KANSAS CITY, MO—Malcolm Seward is a 38-year-old commercial kitchen designer, baseball fan, and avid supporter of public radio, but he said there's nothing he likes better than hunkering down in a comfortable chair, cracking open a brand-new copy of one of the world's literary classics, and reading the first 100 pages or so.

Seward in his home library.

"Listen, I'm no book snob," said Seward, settled into his favorite reading chair and running his hand over a nearly half-well-thumbed copy of Pride and Prejudice. "It's just that I love cracking the binding on a truly good book and reading until I drift off. I'd say it's something I do two or three times a week."

Seward, whose bookshelves house over 500 well-regarded and eagerly begun novels, developed his voracious appetite for starting books at a young age.

"Back in middle school, I'd rather watch a few innings of a Royals game or pop in a movie to relax," Seward said. "But that changed when my English teacher, Mrs. Ward, assigned us the first three chapters of To Kill A Mockingbird. I loved Harper Lee's depiction of quiet, small-town life. Even though I was out the entire next week with the flu, I retained my love of those opening chapters. I've brought it with me to every book I've begun to read since."

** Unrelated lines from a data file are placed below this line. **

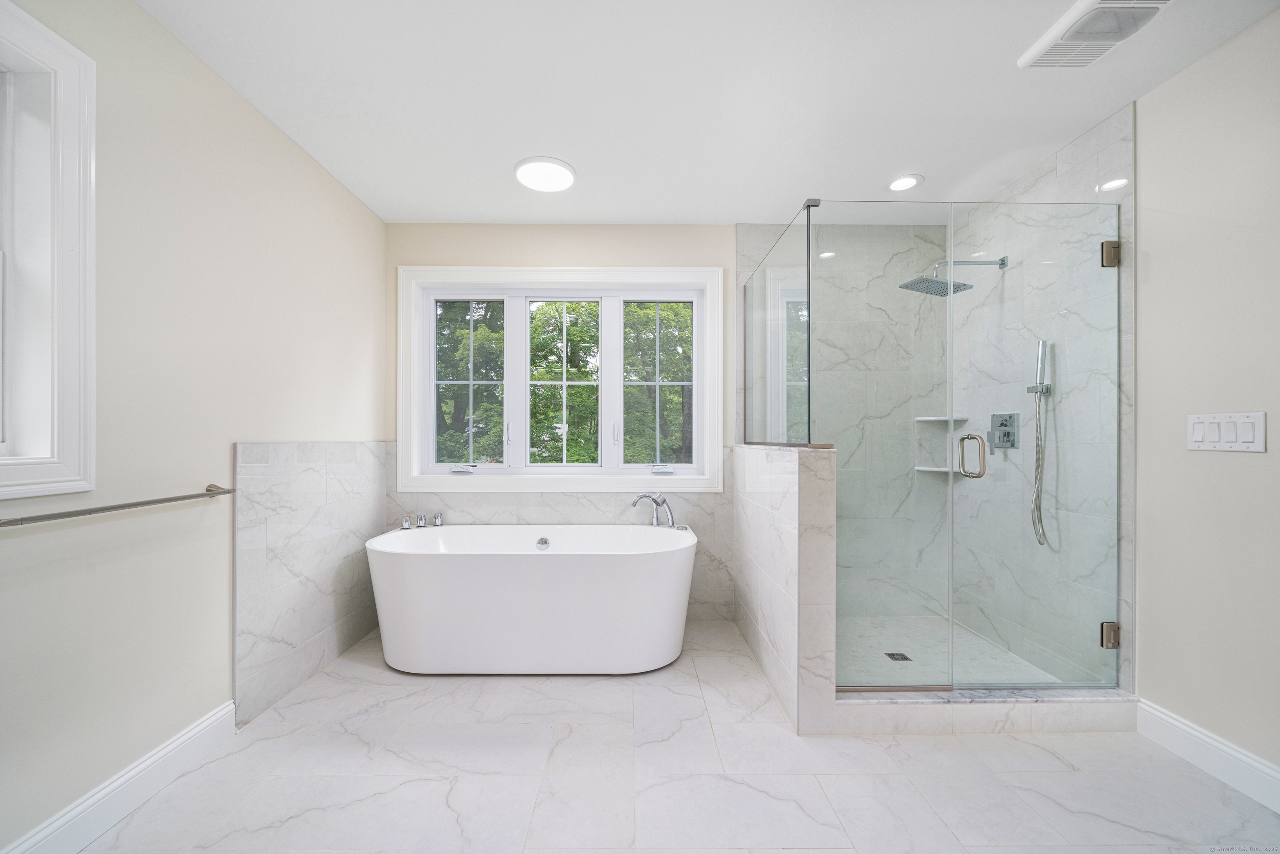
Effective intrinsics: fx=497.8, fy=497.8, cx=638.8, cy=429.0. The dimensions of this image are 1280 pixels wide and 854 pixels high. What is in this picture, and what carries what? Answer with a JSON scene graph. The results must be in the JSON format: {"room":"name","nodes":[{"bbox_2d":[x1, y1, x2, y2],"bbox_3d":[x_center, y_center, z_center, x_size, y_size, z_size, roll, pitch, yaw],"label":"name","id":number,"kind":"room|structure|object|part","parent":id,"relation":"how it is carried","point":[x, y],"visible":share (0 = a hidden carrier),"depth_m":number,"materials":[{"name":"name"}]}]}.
{"room":"bathroom","nodes":[
{"label":"bathroom","id":0,"kind":"room"},
{"bbox_2d":[0,0,385,853],"bbox_3d":[-1.594,-0.056,1.010,0.155,2.435,4.300,0,0,-1],"label":"left wall","id":1,"kind":"structure","parent":0,"point":[351,202],"depth_m":1.62,"materials":[{"name":"paint"}]},
{"bbox_2d":[0,0,95,504],"bbox_3d":[-1.591,-0.429,0.896,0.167,1.229,1.002,0,0,-1],"label":"side window","id":2,"kind":"structure","parent":1,"relation":"in","point":[66,153],"depth_m":1.31,"materials":[{"name":"white paint"}]},
{"bbox_2d":[0,484,237,526],"bbox_3d":[-1.494,0.215,1.432,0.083,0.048,0.726,0,0,-1],"label":"towel bar","id":3,"kind":"object","parent":1,"relation":"attached to","point":[121,506],"visible":0.99,"depth_m":1.36,"materials":[{"name":"silver metal"}]},
{"bbox_2d":[0,700,238,853],"bbox_3d":[-1.536,1.085,0.518,0.017,0.131,2.716,0,0,-1],"label":"left baseboard","id":4,"kind":"structure","parent":1,"relation":"attached to","point":[171,748],"depth_m":1.48,"materials":[{"name":"white paint"}]},
{"bbox_2d":[232,440,389,726],"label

Seward said reading is not a cheap hobby. In addition to the cost of the books themselves, he has invested in custom-made bookshelves and numerous attractive bookmarks, each of which ultimately comes to rest somewhere between the front cover and the middle section of a pristine classic of Western literature. According to Seward, the enjoyment he experiences every time he feels himself being drawn 25 to 35 percent into one of the great stories is worth the expense.

A few classic works of literature Seward has started reading.

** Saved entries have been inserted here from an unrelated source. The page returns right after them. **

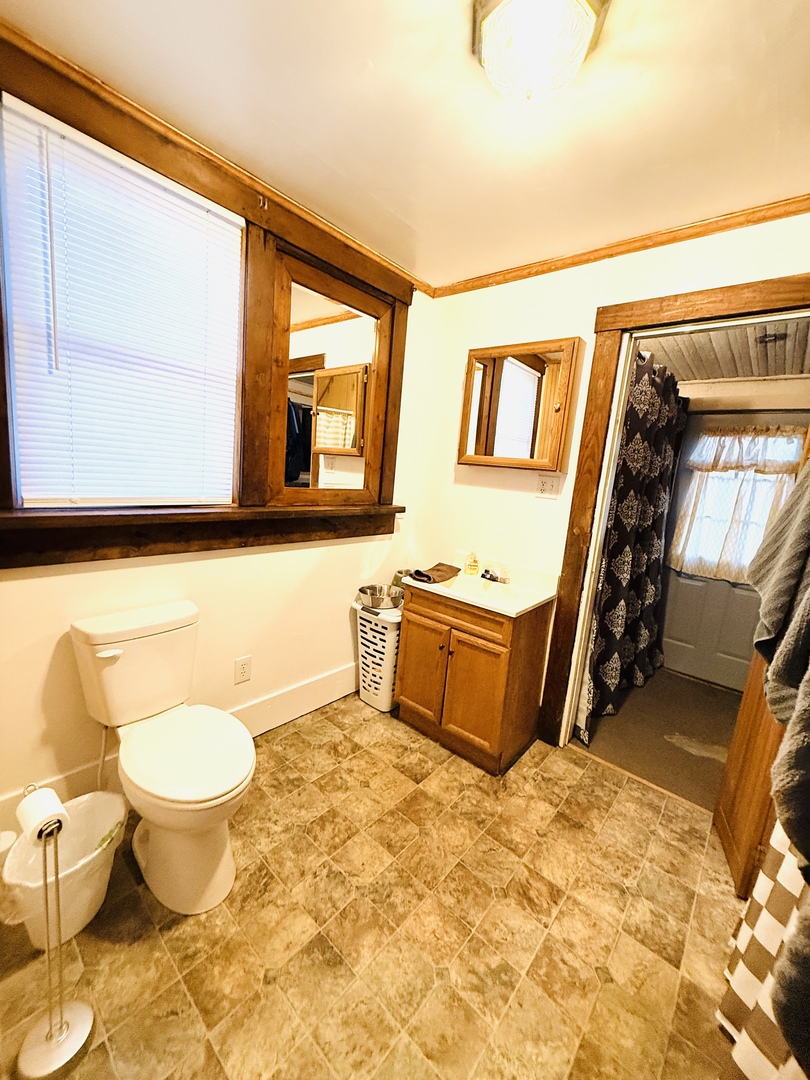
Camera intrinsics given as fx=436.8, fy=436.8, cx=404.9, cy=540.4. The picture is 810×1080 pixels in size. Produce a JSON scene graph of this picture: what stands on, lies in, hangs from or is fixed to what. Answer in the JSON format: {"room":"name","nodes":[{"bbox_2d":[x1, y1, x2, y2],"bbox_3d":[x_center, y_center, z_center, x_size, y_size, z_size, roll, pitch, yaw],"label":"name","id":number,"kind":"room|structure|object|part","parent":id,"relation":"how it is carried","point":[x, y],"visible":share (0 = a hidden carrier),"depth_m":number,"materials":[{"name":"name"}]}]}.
{"room":"bathroom","nodes":[
{"label":"bathroom","id":0,"kind":"room"},
{"bbox_2d":[0,49,430,824],"bbox_3d":[-0.879,-0.250,1.854,0.150,2.507,2.875,13,13,39],"label":"left wall","id":1,"kind":"structure","parent":0,"point":[50,584],"depth_m":1.94,"materials":[{"name":"beige paint"}]},
{"bbox_2d":[1,92,244,507],"bbox_3d":[-0.968,-0.682,1.556,0.098,1.207,0.813,13,13,39],"label":"window","id":2,"kind":"structure","parent":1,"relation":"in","point":[23,454],"depth_m":1.48,"materials":[{"name":"white plastic"}]},
{"bbox_2d":[0,666,354,835],"bbox_3d":[-0.914,0.867,2.005,0.018,0.176,2.357,13,13,39],"label":"baseboard","id":3,"kind":"structure","parent":1,"relation":"attached to","point":[323,681],"depth_m":2.18,"materials":[{"name":"white paint"}]},
{"bbox_2d":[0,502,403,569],"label":"window sill","id":4,"kind":"structure","parent":1,"relation":"attached to","point":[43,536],"depth_m":1.63,"materials":[{"name":"brown wood"}]},
{"bbox_2d":[0,26,411,564],"bbox_3d":[-0.698,-0.731,1.874,0.156,1.467,1.747,13,13,39],"label":"window frame","id":5,"kind":"structure","parent":1,"relation":"attached to","point":[201,187],"depth_m":1.75,"materials":[{"name":"brown wood"}]},
{"bbox_2d":[264,243,399,507],"bbox_3d":[-0.334,-0.707,2.172,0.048,1.040,0.729,13,13,39],"label":"mirror","id":6,"kind":"object","parent":5,"relation":"in","point":[330,330],"visible":0.99,"depth_m":2.11,"materials":[{"name":"brown"}]},
{"bbox_2d":[0,17,433,295],"bbox_3d":[-0.712,-1.389,1.621,0.042,0.050,2.603,13,13,39],"label":"crown molding","id":7,"kind":"structure","parent":1,"relation":"attached to","point":[386,262],"depth_m":1.51,"materials":[{"name":"brown wood"}]},
{"bbox_2d":[234,655,251,684],"bbox_3d":[-0.768,0.611,2.067,0.009,0.120,0.073,13,13,39],"label":"wall outlet","id":8,"kind":"object","parent":1,"relation":"attached to","point":[243,672],"visible":0.97,"depth_m":2.06,"materials":[{"name":"white plastic"}]},
{"bbox_2d":[0,691,749,1079],"bbox_3d":[0.045,1.254,1.219,2.790,0.097,3.100,13,13,39],"label":"floor","id":9,"kind":"structure","parent":0,"point":[294,733],"depth_m":1.32,"materials":[{"name":"tile"}]},
{"bbox_2d":[12,782,94,1076],"bbox_3d":[-0.794,0.859,0.973,0.151,0.656,0.149,13,13,39],"label":"toilet paper stand","id":10,"kind":"object","parent":9,"relation":"on","point":[83,1017],"visible":0.92,"depth_m":0.99,"materials":[{"name":"silver metal"}]},
{"bbox_2d":[16,787,68,844],"bbox_3d":[-0.843,0.640,1.010,0.119,0.083,0.082,13,13,39],"label":"toilet paper roll","id":11,"kind":"object","parent":10,"relation":"on","point":[30,804],"visible":0.77,"depth_m":0.99,"materials":[{"name":"white paper"}]},
{"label":"base","id":12,"kind":"part","parent":10,"relation":"part of","materials":[{"name":"white metal"}]},
{"bbox_2d":[0,790,126,946],"bbox_3d":[-0.988,0.966,1.287,0.272,0.277,0.297,13,13,39],"label":"trash can","id":13,"kind":"object","parent":9,"relation":"on","point":[85,915],"visible":0.73,"depth_m":1.25,"materials":[{"name":"white plastic"}]},
{"bbox_2d":[70,601,255,917],"bbox_3d":[-0.758,0.697,1.457,0.754,0.774,0.424,13,13,39],"label":"toilet","id":14,"kind":"object","parent":9,"relation":"on","point":[190,806],"visible":0.99,"depth_m":1.39,"materials":[{"name":"white ceramic"}]},
{"bbox_3d":[-0.974,0.369,1.440,0.042,0.029,0.068,13,13,39],"label":"flush lever","id":15,"kind":"part","parent":14,"relation":"part of","materials":[{"name":"white"}]},
{"bbox_3d":[-0.707,0.668,1.445,0.461,0.046,0.364,13,13,39],"label":"seat","id":16,"kind":"part","parent":14,"relation":"part of","materials":[{"name":"white plastic"}]},
{"bbox_2d":[351,601,402,712],"bbox_3d":[-0.066,0.652,2.645,0.358,0.579,0.478,13,13,39],"label":"laundry basket","id":17,"kind":"object","parent":9,"relation":"on","point":[383,709],"visible":0.55,"depth_m":2.46,"materials":[{"name":"white plastic"}]},
{"bbox_2d":[356,583,403,610],"bbox_3d":[-0.138,0.324,2.516,0.278,0.091,0.267,13,13,39],"label":"metal bowl","id":18,"kind":"object","parent":17,"relation":"on","point":[366,593],"visible":0.93,"depth_m":2.47,"materials":[{"name":"silver metal"}]},
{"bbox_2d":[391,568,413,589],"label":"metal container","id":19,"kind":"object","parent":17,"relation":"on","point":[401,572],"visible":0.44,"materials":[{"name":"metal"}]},
{"bbox_2d":[396,586,551,774],"bbox_3d":[0.332,0.636,2.308,0.641,0.798,0.519,13,13,39],"label":"vanity cabinet","id":20,"kind":"object","parent":9,"relation":"on","point":[408,697],"visible":0.86,"depth_m":2.10,"materials":[{"name":"brown wood"}]},
{"bbox_3d":[0.086,0.675,2.292,0.286,0.546,0.044,13,13,39],"label":"cabinet door","id":21,"kind":"part","parent":20,"relation":"part of","materials":[{"name":"brown wood"}]},
{"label":"drawer","id":22,"kind":"part","parent":20,"relation":"part of","materials":[{"name":"brown wood"}]},
{"bbox_3d":[0.325,0.745,2.091,0.282,0.536,0.052,13,13,39],"label":"cabinet door","id":23,"kind":"part","parent":20,"relation":"part of","materials":[{"name":"brown wood"}]},
{"bbox_2d":[402,553,559,618],"bbox_3d":[0.365,0.225,2.294,0.707,0.132,0.574,13,13,39],"label":"vanity countertop","id":24,"kind":"structure","parent":20,"relation":"on","point":[546,595],"depth_m":2.24,"materials":[{"name":"white"}]},
{"bbox_2d":[408,562,459,584],"bbox_3d":[0.157,0.170,2.375,0.182,0.051,0.294,13,13,39],"label":"washcloth","id":25,"kind":"object","parent":24,"relation":"on","point":[439,570],"visible":1,"depth_m":2.32,"materials":[{"name":"brown fabric"}]},
{"bbox_2d":[464,549,480,575],"bbox_3d":[0.380,0.114,2.464,0.073,0.148,0.066,5,10,3],"label":"soap bottle","id":26,"kind":"object","parent":24,"relation":"on","point":[475,566],"visible":0.99,"depth_m":2.45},
{"bbox_2d":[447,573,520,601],"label":"sink","id":27,"kind":"object","parent":24,"relation":"in","point":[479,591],"visible":0.53,"depth_m":2.36,"materials":[{"name":"white ceramic"}]},
{"bbox_2d":[480,565,509,583],"bbox_3d":[0.485,0.176,2.372,0.164,0.084,0.138,13,13,39],"label":"faucet","id":28,"kind":"object","parent":24,"relation":"on","point":[492,577],"visible":0.99,"depth_m":2.37,"materials":[{"name":"silver metal"}]},
{"bbox_2d":[1,0,809,287],"bbox_3d":[0.229,-1.245,0.814,2.686,0.104,2.945,13,13,39],"label":"ceiling","id":29,"kind":"structure","parent":0,"point":[366,51],"depth_m":1.29,"materials":[{"name":"paint"}]},
{"bbox_2d":[472,0,609,105],"bbox_3d":[0.298,-1.144,1.030,0.316,0.168,0.312,13,13,39],"label":"ceiling light","id":30,"kind":"object","parent":29,"relation":"attached to","point":[495,17],"visible":0.99,"depth_m":0.99,"materials":[{"name":"white glass"}]},
{"bbox_2d":[406,210,809,741],"bbox_3d":[1.032,-0.109,2.090,2.490,2.455,0.124,13,13,39],"label":"back wall","id":31,"kind":"structure","parent":0,"point":[593,302],"depth_m":2.30,"materials":[{"name":"paint"}]},
{"bbox_2d":[459,337,581,472],"bbox_3d":[0.568,-0.688,2.275,0.621,0.635,0.089,13,13,39],"label":"medicine cabinet","id":32,"kind":"object","parent":31,"relation":"attached to","point":[470,457],"visible":0.99,"depth_m":2.23,"materials":[{"name":"brown wood"}]},
{"bbox_2d":[535,473,559,497],"bbox_3d":[0.720,-0.278,2.214,0.114,0.117,0.012,13,13,39],"label":"wall outlet","id":33,"kind":"object","parent":31,"relation":"attached to","point":[544,488],"visible":0.98,"depth_m":2.21,"materials":[{"name":"white plastic"}]},
{"bbox_2d":[429,193,809,298],"bbox_3d":[1.027,-1.285,1.886,2.225,0.054,0.043,13,13,39],"label":"crown molding","id":34,"kind":"structure","parent":31,"relation":"attached to","point":[573,264],"depth_m":1.87,"materials":[{"name":"brown wood"}]},
{"bbox_2d":[541,273,809,748],"bbox_3d":[1.299,0.077,1.923,1.087,2.176,0.168,13,13,39],"label":"door frame","id":35,"kind":"structure","parent":31,"relation":"attached to","point":[610,359],"depth_m":2.05,"materials":[{"name":"brown wood"}]},
{"bbox_2d":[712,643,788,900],"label":"wooden door","id":36,"kind":"structure","parent":35,"relation":"attached to","point":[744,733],"depth_m":1.55,"materials":[{"name":"brown wood"}]},
{"bbox_2d":[715,818,809,1079],"bbox_3d":[0.936,0.330,0.904,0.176,1.897,0.379,13,13,39],"label":"checkered cloth","id":37,"kind":"object","parent":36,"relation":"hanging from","point":[762,883],"visible":0.69,"depth_m":1.03,"materials":[{"name":"white fabric"}]},
{"bbox_2d":[747,457,809,874],"bbox_3d":[0.795,0.124,0.795,0.203,0.843,0.354,10,11,27],"label":"towel","id":38,"kind":"object","parent":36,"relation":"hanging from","point":[777,677],"visible":1,"depth_m":0.83,"materials":[{"name":"grey fabric"}]},
{"bbox_2d":[578,349,686,737],"bbox_3d":[1.454,-0.008,2.694,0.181,2.012,1.330,13,13,39],"label":"shower curtain","id":39,"kind":"object","parent":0,"point":[659,495],"visible":0.84,"depth_m":2.56,"materials":[{"name":"black fabric"}]},
{"bbox_2d":[573,666,741,810],"bbox_3d":[1.754,1.132,2.742,1.497,0.095,1.895,13,13,39],"label":"carpet","id":40,"kind":"structure","parent":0,"point":[619,729],"depth_m":2.49,"materials":[{"name":"brown carpet"}]},
{"bbox_2d":[635,316,809,383],"bbox_3d":[1.875,-1.104,2.500,1.682,0.099,1.883,13,13,39],"label":"ceiling","id":41,"kind":"structure","parent":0,"point":[724,375],"depth_m":2.52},
{"bbox_2d":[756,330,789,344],"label":"ceiling vent","id":42,"kind":"object","parent":41,"relation":"attached to","point":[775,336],"visible":0.91,"depth_m":2.23,"materials":[{"name":"metal"}]},
{"bbox_2d":[654,412,808,691],"bbox_3d":[2.327,0.093,3.080,0.890,1.960,0.105,13,13,39],"label":"door","id":43,"kind":"structure","parent":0,"point":[670,577],"depth_m":3.20,"materials":[{"name":"paint"}]},
{"bbox_2d":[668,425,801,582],"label":"curtain","id":44,"kind":"object","parent":43,"relation":"attached to","point":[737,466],"visible":0.7,"depth_m":3.02,"materials":[{"name":"white fabric"}]},
{"bbox_2d":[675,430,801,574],"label":"door window","id":45,"kind":"structure","parent":43,"relation":"in","point":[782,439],"depth_m":3.05,"materials":[{"name":"white glass"}]},
{"bbox_2d":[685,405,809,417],"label":"curtain rod","id":46,"kind":"object","parent":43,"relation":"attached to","point":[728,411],"visible":0.8,"depth_m":2.86,"materials":[{"name":"metal"}]}
]}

"There's nothing like the written word for capturing one's imagination," Seward said. "I still feel the thrill of setting off down the Mississippi on Huck Finn's raft; the utter desolation of Robinson Crusoe, alone on his island for all those years with no trace of another human; and the excitement of Hemingway's Santiago as he hooks the fish that will make him rich and renowned. It's quite inspiring, what can happen to you when you open a book and start in."

Although Seward would never call himself a great thinker—saying "I'm just a guy who likes to fall asleep with his nose in a book"—he confesses that he has found a lot to think about in his overtures into literature.

"Characters in the great books may be more allegory than human, but there's a lot you can take away from them anyway," Seward said. "You have to admire the leadership of Captain Ahab as he sets out in search of Moby Dick, or the sense of personal duty and faith in social order that drive Marlow up the Congo to meet Kurtz. Or, in a different vein altogether, you must pity the tragic ugly duckling that is Jane Austen's Emma. I know it may be old-fashioned to say this, but I think what you read, and how you read it, can say a lot about you."

Although reading consumes a lot of Seward's time, Anne, his wife of three months, happily tolerates it.

"His love of literature is inspirational," said Anne, whose own reading "runs to magazines." "Just the other day, out of nowhere, he said we were like a modern-day Catherine and Heathcliff. I think starting all those books has made Malcolm a real romantic."